> **WHAT IS BEING ASKED**
The expected response is a copy of every line in the entries below that includes the word "library".

----------

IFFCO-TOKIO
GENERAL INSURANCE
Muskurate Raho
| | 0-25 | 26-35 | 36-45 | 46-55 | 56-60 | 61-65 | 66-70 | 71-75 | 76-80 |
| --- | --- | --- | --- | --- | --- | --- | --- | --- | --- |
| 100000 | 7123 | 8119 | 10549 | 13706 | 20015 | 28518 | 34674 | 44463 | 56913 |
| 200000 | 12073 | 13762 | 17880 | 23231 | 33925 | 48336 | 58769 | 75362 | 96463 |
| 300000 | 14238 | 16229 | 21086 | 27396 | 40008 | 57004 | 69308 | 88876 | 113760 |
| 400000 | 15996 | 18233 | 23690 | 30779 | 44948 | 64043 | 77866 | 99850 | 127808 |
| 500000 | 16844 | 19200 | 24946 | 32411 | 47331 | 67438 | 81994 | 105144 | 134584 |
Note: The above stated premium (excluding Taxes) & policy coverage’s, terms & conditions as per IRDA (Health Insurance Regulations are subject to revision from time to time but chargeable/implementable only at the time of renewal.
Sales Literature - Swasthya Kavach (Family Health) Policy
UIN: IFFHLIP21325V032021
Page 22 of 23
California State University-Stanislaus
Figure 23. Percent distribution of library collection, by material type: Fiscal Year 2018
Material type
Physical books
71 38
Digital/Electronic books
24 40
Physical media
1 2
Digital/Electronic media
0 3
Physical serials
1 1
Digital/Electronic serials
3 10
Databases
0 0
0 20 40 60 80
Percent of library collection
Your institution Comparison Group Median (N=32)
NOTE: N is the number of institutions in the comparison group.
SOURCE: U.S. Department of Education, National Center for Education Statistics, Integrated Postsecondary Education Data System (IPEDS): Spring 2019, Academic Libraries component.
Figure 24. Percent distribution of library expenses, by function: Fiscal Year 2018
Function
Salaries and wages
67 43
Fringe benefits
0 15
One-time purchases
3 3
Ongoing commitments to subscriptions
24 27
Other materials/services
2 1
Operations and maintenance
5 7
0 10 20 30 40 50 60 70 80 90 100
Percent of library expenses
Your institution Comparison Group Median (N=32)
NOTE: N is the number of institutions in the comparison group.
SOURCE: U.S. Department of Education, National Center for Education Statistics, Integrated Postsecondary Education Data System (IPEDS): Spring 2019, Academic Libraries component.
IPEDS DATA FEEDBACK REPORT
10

----------

> **ANSWER BOX**
Figure 23. Percent distribution of library collection, by material type: Fiscal Year 2018
Percent of library collection
Figure 24. Percent distribution of library expenses, by function: Fiscal Year 2018
Percent of library expenses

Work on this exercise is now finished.